You realize, as you swing your leg over the saddle, that mounting a horse is intuitive. Anyone can do this. You feel her breath, her huge ribcage expanding and retracting beneath you. She knows what to do before you tell her, her muscles rippling underneath her coat as she begins to first trot, then gallop down the trail. She gains speed so fast and you are terrified—force your eyes to stay open against the feeling of absolute fear that’s taken hold of you. The wind is unlike anything you have ever felt, whipping your hair around your face, making your eyes water. But it is good, so good. The fear, the wind. Her legs feel like extensions of your own, her body is yours now, too. Let go of the reins, lean down to ride her like the mare in your dreams. Take hold of her dark mane, press your nose into it, inhale as you are propelled forward.

You feel her neck move underneath you, something changing in the tendons under your hands. And then she is lifting off the ground, like your first ceramic figurine, front legs parting from the earth. You are lifting, too, from the saddle and into the air. And you are soaring. Realize that this is what you’ve been searching for this whole time, this rising, this feeling of flight.

The Man Called Sue

He walked up to the mic stand gingerly—he didn’t look like someone who did karaoke, and yet here he was. He didn’t belong in the beer-drenched hall, enclosed in an expensive navy blue suit, tie knotted just so under his Adam’s apple.
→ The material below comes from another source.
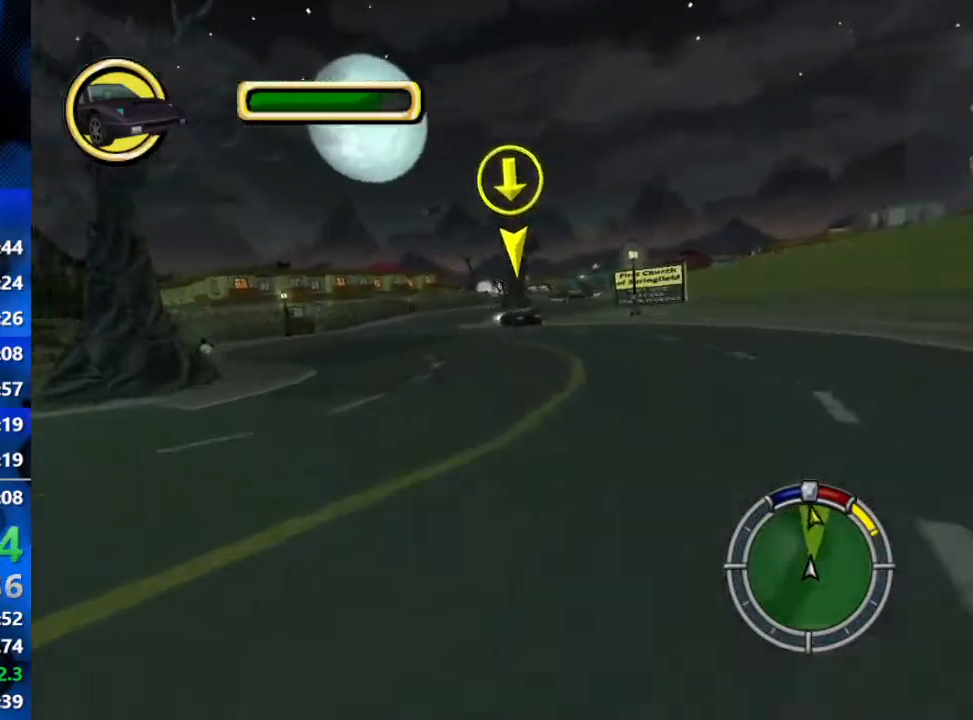
{"buttons": ["R2"], "left_stick": "center", "right_stick": "center", "events": [[267, "left_stick", "center"]]}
But despite his buttoned-upness, his hair was overgrown and floppy—that of a young boy who refused to sit still in the barbershop chair. And so he climbed up there, pressed suit and wild hair, and picked his song. It took a long time, and an awkward silence filled the crowded room, a specific kind of silence that comes only with the absence of music in a karaoke bar. One where you can hear clearly the shifting of young people in their seats, their attention turning away from the stage and toward their phones.

And then his song started. Twangy, and slightly old-fashioned. Those who frequented this bar, on 2nd Avenue in the Lower East Side of Manhattan, were used to synthesized Top 40s hits. But this was not that. A guitar, only, and the sound of a live audience.

The man (the boy?) started tapping his shiny, wing-tipped Oxford to the beat of the music. A little off-tempo. Bobbing his head dis-jointedly, just enough so that his hair flopped, almost comically, this way and that. The colored lights glinted off the disco ball and drifted across his lapel.

It was a Johnny Cash song. Almost all spoken dialogue. A little silly in its blatant Americana—all fist fights and lost fathers and booze. But the man had such an earnest look on his face that it made the song instantly, easily loved. And he did the voice, too, with a barstool-cowboy gruffness. A sheepish bravado. 

He slowly started to shed—first the jacket, thrown onto the sticky bar floor, and then the tie was loosened and the top buttons undone and the shirtsleeves rolled up to his elbows. He came out of himself until his hair matched his clothes, like an overgrown altar boy eager to ditch church and get back to the neighborhood baseball game.

And then he was dancing. Holding the mic stand, dipping it like a dance partner that he loved dearly. His long-stiff limbs—you could tell he hadn’t moved like this in while—suddenly, awkwardly, beautifully free.

By the end he was panting, rosy-cheeked. The song ended, and he stood there, so different from when he first stepped onto the stage. The room was quiet for a moment. He nodded once, then moved from the spotlight. And then everyone, slowly, everyone clapped. And he smiled, quietly proud. And satisfied, so satisfied.